その辺の話はここでする事でもないのでやめておきます。

世間で大騒ぎされている割には一般の方はセキュリティというものを身近に感じていません。
正直な話、セキュリティ対策ソフトなど入れていないと言う方や、未だにメールは使っていないから感染しない、と仰る方も実は想像するより多くいらっしゃいます。

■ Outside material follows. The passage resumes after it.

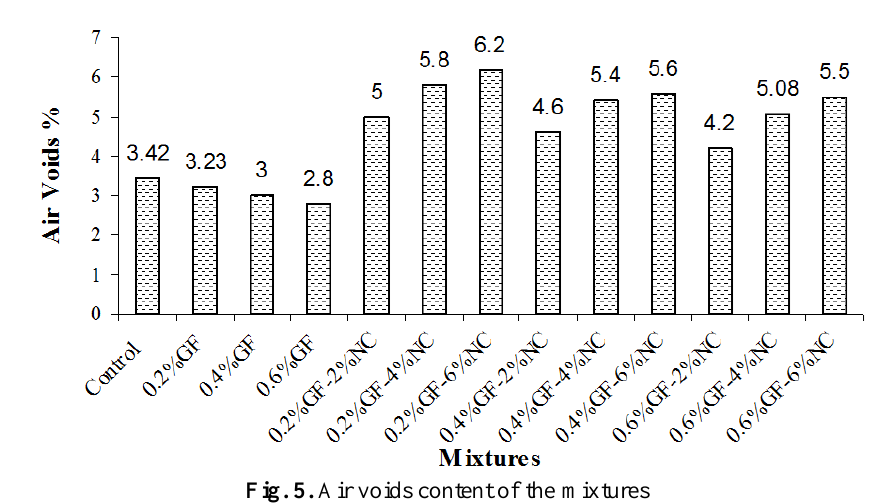
Fig. 5. Air voids content of the mixtures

なぜ、セキュリティ対策が必要なのか、簡単に言えば被害者にも加害者にもならないようにするためです。
ウイルスに感染した場合、単純に自分のパソコンだけが被害を受けるとは限りません。
貴方のパソコンが感染した場合、悪意を持った第三者が感染した貴方のパソコンを中継として、赤の他人のパソコンに対して更にウイルス感染させたりハッキングを行なったりなどの被害を及ぼす可能性があります。
最終的に被害にあった方が捜査機関に捜査を依頼し、その過程で通信を辿っていくと感染したパソコン、つまり貴方のパソコンが元凶と判断される事があります。
こうなるとあなたは被害者ではなく加害者の一人とも言えます。

セキュリティ対策として代表的な物としてセキュリティ対策ソフトを導入しておくという事があります。
新種のウイルスを見つけるためのパターンファイルのアップデートも必要ですが、ほとんどが自動的にアップデートされるようになっており、使用者がほとんど意識せずに守ってくれます。
但し、新種のウイルスだと検知できない場合もありえます。
未知のウイルスにも対応と謳っているものも多くありますが、それはウイルスっぽい動作をするものかどうかや、ウイルスに特有な記載がソースコードに無いかなどを、過去のウイルスを参考にして確認しているだけの場合もあります。
そのため未知のウイルスは発見されない場合もあるので過信し過ぎは禁物です。
と言って、セキュリティ対策ソフトは不要と言うことではありません。
例えMicrosoftが無料で提供しているWindows7までで利用できるMicrosoft Security Essentialsや、
Windows8以降で標準搭載のWindows Defenderであっても、何も無いよりはマシです。
Microsoft自身が公言していますが「最低限」のセキュリティ対策ソフトであっても、無防備よりはいいのです。
市販の有名どころのセキュリティ対策ソフトがあれば、もっと安心と言うわけです。

次にOSのアップデート、Windows Updateを行なう、です。
世間でウイルスの大流行とメディアで騒がれることがたまにありますが、そのほとんどがアップデートを怠っていた為であると言っても過言ではありません。
このWindows UpdateはWindows自体の機能追加などの為でもありますが、その大半がセキュリティ対策のためで、脆弱性と言われるいわゆるセキュリティホールを塞ぐためにあるものです。
今はほぼ自動でアップデートされ再起動されることが殆どですが、中には手動に変更したり、アップデート自体をしない設定に変更している方も稀におります。
必ずアップデートするように心がけた方が良いでしょう。
ただ、たまにWindows Updateが原因でパソコンが不調になったりする事もあるので悩ましいですが。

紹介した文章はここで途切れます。